Quatre journées peu ordinaires (jour 4) : Champ des Soeurs au Champ des Treilles
Mon ami Laurent Maynadier, producteur à Fitou, m'avait confié des bouteilles issues de ses expérimentations d'élevage de six mois en immersion : d'une part dans le Lac de Servières dans le massif central à 1200 m d'altitude (voir ICI), d'autre part dans la mer à 20 mètres de profondeur au large de Gruissan (voir LÀ)
Sur notre forum favori où nous écrivons tous, Jean-Michel Comme s'était montré sceptique sur l'expérience de Laurent. Je trouvais donc intéressant de les déguster avec lui et sa femme Corinne afin de nous faire une idée précise de la chose...

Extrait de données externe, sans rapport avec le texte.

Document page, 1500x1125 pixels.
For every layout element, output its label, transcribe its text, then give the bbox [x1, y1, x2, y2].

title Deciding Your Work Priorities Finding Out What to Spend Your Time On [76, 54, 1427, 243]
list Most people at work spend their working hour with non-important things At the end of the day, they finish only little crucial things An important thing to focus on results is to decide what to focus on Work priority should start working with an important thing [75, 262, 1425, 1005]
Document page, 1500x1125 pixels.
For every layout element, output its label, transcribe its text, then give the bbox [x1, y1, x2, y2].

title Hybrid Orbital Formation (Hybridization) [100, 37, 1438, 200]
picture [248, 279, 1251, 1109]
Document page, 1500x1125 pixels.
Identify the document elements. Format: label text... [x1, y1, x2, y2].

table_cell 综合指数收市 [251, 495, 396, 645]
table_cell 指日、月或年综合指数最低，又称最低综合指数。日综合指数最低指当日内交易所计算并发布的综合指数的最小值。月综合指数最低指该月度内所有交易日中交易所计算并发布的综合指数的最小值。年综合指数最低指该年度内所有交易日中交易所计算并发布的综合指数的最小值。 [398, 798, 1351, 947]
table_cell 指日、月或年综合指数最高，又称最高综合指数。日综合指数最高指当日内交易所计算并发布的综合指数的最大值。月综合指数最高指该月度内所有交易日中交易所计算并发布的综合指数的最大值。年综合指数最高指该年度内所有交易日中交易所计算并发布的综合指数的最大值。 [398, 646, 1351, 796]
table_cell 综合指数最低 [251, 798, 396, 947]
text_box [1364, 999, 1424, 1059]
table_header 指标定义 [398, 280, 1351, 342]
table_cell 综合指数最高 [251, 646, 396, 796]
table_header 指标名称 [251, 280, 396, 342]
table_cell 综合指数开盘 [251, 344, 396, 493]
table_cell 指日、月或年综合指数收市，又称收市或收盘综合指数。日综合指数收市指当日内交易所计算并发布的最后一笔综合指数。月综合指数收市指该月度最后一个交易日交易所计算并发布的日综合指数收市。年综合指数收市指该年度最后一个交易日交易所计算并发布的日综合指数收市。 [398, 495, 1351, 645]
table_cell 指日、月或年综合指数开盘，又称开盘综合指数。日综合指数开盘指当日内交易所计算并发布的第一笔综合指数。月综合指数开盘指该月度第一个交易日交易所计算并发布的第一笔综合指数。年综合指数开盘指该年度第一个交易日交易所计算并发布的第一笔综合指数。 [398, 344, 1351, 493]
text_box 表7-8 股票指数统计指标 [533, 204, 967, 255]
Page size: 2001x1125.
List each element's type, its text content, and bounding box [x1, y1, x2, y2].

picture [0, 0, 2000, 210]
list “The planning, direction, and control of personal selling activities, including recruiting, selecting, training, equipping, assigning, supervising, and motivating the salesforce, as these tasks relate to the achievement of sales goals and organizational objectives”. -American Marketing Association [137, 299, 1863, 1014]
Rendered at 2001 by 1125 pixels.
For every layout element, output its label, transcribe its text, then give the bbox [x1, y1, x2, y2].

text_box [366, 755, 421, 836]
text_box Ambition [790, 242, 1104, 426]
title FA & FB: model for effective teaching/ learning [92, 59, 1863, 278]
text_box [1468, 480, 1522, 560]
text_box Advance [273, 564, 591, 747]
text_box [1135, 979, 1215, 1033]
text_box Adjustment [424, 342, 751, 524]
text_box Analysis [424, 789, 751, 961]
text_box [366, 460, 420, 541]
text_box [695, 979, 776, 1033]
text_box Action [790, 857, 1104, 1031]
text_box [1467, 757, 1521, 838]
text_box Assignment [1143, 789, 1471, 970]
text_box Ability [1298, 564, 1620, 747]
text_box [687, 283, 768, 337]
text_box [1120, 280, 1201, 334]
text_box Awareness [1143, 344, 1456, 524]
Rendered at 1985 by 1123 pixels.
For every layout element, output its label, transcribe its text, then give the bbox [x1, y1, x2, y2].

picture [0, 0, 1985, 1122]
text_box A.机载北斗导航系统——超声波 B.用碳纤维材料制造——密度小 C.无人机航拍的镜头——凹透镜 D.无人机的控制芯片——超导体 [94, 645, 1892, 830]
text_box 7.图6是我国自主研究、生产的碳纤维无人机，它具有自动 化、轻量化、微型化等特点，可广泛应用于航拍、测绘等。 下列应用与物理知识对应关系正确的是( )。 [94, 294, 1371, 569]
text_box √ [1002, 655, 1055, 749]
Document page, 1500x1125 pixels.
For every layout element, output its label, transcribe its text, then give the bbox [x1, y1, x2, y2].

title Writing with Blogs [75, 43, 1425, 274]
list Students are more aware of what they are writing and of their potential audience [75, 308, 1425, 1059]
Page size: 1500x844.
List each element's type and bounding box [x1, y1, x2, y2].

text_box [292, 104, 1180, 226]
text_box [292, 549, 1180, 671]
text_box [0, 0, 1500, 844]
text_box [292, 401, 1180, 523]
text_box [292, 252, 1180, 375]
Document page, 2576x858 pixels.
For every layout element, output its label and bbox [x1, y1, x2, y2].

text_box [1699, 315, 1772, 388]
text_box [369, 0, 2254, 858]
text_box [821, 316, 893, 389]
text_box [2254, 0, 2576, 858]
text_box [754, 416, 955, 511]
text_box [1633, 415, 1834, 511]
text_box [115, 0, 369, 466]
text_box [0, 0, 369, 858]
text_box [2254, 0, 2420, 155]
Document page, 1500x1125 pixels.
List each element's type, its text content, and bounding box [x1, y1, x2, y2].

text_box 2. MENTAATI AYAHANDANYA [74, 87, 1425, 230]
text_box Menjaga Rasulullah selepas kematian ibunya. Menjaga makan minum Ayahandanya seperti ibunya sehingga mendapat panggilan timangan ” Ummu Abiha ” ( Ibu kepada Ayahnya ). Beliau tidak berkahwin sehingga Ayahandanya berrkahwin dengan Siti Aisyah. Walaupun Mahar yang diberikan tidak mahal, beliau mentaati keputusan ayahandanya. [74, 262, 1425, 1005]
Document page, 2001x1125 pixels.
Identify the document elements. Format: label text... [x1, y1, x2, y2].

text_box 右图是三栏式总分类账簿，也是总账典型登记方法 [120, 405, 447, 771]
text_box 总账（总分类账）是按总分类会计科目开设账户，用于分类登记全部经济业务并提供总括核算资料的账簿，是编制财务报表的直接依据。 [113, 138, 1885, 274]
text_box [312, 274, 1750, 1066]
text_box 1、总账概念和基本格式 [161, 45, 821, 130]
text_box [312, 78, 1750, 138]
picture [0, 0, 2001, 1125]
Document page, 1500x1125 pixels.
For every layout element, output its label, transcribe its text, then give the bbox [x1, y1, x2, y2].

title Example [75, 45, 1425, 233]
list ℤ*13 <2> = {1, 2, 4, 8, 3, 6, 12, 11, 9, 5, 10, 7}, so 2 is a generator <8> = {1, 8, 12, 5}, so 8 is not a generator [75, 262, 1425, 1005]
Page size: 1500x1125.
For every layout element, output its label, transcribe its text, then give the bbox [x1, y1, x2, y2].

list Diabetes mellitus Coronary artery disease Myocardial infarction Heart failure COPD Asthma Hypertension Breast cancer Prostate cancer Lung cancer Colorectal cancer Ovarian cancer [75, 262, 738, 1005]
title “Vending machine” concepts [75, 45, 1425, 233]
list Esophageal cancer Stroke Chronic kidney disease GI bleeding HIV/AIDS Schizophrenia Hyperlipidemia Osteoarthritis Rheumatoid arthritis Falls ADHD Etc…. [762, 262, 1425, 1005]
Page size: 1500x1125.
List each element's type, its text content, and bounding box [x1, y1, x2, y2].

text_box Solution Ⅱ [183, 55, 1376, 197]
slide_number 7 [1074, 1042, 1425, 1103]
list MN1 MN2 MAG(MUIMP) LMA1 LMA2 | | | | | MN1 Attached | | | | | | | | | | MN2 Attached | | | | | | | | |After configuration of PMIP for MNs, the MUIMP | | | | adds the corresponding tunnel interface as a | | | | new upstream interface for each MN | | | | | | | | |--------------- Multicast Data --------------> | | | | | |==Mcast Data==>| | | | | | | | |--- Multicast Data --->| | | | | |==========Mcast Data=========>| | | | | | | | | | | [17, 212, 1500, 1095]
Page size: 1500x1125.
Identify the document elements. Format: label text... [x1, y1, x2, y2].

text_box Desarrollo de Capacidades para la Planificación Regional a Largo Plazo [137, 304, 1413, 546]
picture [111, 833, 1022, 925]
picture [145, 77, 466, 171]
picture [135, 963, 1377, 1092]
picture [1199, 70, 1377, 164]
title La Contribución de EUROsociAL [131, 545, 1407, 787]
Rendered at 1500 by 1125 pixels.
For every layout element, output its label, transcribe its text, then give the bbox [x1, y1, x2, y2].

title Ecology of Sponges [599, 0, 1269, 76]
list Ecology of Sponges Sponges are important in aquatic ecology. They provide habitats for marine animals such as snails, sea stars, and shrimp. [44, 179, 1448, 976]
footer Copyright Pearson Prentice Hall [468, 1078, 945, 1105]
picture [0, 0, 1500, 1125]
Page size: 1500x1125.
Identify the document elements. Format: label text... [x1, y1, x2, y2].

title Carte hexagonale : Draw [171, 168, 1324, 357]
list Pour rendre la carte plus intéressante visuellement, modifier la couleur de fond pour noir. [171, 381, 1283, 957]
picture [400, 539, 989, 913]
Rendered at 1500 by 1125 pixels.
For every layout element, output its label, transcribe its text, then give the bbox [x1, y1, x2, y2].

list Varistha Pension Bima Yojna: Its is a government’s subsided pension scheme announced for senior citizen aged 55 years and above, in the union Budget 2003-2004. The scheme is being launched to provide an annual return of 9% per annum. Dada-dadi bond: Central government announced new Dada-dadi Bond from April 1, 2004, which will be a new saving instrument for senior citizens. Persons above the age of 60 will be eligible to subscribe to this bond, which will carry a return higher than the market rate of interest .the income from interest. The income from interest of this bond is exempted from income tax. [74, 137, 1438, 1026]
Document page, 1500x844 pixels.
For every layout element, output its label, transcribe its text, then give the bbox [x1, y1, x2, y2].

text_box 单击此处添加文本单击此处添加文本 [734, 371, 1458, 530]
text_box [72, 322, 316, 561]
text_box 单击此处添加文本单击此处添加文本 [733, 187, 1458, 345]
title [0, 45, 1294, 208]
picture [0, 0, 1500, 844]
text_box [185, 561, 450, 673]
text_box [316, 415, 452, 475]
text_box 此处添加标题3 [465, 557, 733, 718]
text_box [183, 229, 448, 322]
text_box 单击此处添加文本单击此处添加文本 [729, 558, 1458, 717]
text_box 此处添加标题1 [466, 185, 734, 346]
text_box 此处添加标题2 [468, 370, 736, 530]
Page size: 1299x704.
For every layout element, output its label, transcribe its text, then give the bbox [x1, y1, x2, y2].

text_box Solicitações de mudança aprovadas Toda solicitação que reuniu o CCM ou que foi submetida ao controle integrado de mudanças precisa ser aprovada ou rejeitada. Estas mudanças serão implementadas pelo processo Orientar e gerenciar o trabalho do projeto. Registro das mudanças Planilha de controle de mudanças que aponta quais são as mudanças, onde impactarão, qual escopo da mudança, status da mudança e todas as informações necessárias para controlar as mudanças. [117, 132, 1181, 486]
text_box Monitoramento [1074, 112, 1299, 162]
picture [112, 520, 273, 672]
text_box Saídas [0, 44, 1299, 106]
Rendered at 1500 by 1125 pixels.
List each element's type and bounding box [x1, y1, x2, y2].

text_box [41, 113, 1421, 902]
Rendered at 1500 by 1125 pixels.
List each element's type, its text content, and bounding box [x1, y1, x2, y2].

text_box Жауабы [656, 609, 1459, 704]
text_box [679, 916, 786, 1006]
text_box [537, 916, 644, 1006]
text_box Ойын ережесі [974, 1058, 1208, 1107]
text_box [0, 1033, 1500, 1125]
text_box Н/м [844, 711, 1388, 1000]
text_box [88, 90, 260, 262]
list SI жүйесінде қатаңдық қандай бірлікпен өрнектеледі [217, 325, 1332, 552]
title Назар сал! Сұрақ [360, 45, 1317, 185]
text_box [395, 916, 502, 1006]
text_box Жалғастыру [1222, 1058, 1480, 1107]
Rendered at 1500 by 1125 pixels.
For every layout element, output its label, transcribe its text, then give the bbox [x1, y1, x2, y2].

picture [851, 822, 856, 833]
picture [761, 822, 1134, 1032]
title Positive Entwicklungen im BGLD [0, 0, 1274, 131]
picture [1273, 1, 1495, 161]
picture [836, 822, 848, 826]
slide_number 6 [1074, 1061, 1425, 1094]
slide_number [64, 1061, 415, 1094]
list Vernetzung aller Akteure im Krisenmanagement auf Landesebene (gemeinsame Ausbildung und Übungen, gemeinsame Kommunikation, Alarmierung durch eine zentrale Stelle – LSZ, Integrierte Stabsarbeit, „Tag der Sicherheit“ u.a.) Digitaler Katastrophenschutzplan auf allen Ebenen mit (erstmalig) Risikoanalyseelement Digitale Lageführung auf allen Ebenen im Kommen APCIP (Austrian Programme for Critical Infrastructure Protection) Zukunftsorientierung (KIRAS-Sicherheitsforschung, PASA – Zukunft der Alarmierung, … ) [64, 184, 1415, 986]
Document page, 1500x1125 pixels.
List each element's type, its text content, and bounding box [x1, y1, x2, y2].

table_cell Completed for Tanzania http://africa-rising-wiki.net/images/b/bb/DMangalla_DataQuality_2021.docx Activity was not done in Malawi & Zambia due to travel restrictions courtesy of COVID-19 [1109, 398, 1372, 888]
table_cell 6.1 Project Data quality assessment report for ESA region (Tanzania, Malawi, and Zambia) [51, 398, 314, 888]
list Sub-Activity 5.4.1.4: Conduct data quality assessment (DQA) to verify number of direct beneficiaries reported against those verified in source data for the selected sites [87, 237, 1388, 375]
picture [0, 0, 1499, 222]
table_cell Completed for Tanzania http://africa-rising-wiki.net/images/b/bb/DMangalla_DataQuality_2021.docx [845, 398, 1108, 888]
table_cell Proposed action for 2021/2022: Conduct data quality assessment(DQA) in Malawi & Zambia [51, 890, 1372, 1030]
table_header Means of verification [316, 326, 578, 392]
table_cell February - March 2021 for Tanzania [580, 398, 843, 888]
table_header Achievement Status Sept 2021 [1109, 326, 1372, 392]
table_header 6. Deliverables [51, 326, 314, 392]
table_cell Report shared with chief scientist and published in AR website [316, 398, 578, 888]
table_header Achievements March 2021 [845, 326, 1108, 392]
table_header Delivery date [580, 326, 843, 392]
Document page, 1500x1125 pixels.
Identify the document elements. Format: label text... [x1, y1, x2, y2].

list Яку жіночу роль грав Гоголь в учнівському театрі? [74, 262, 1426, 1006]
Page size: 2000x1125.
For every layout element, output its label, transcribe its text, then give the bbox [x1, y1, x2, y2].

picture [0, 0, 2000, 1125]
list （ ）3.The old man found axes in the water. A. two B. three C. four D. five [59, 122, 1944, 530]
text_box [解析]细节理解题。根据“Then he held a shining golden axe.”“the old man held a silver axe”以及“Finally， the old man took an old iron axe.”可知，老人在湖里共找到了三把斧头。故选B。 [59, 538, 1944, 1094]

Corbières 2011 "normal" : nez assez discret, sur des notes citronnées. Bouche ronde, fraiche, avec un côté croquant, gourmand. En se réchauffant, il donne une sensation de légère dilution (ou alors, c'est dû au fait que j'ai bu les deux autres bouteilles entre temps... à ne pas exclure)
Corbières 2011 "Lac de Servières" : nez plus ouvert, plus expressif, avec un côté dessert au citron (plus crémeux et "sucré" ). La bouche est beaucoup plus tendue, avec une acidité marquée et un côté strict évoquant un jeune Chablis en année froide. Un peu austère.
Corbières 2011 "Mer" : nez plus fin et concentré, avec des notes marines/minérales. Bouche beaucoup plus ample, avec une matière paraissant plus riche, opulente, une acidité pure, ciselée, équilibrant superbement l'ensemble. Finale plus marquée, avec une mâche "calcaire" et une fine amertume d'agrume. Un très beau vin, sans conteste le meilleur des trois.
Fitou la Tina 2010 "normal" : nez sur les fruits noirs bien mûr, les épices, la réglisse. Bouche de belle ampleur, avec une matière dense et mûre, gourmande, avec des tannins déjà bien fondus, le tout restant bien équilibré. Déjà bien bon !
Fitou la Tina 2010 "Lac de Servières" : nez assez proche, avec peut-être l'élevage qui ressort un peu plus. La bouche par contre est beaucoup plus serrée, avec des tannins plus durs, offrant peu de plaisir.
Fitou la Tina 2010 "Mer" : nez le plus élégant des trois bouteilles, évoquant presque plus un parfum qu'un vin. La bouche est hélas la plus décevante, avec une amertume très prononcée qui rend le vin désagréable. La finale a encore une amertume plus prononcée. Vraiment pas bon.
Conclusion : l'immersion dans le lac semble figer les choses plus que les transformer. On a l'impression de boire des vins trop jeunes à qui un élevage "normal" fera du bien. Je n'en vois donc pas trop l'intérêt puisqu'ils s'avèrent moins prêts que les vins classiques alors qu'ils ont nécessité une grosse logistique pour arriver à ce résultat. De nouvelles bouteilles viennent d'être immergée dans le même lac... À quoi bon ?
Par contre, la mer apporte une véritable modification, en bien ou en mal : en bien pour le blanc qui est carrément transcendé. En mal pour le rouge qui est à mon sens "massacré" par l'expérience.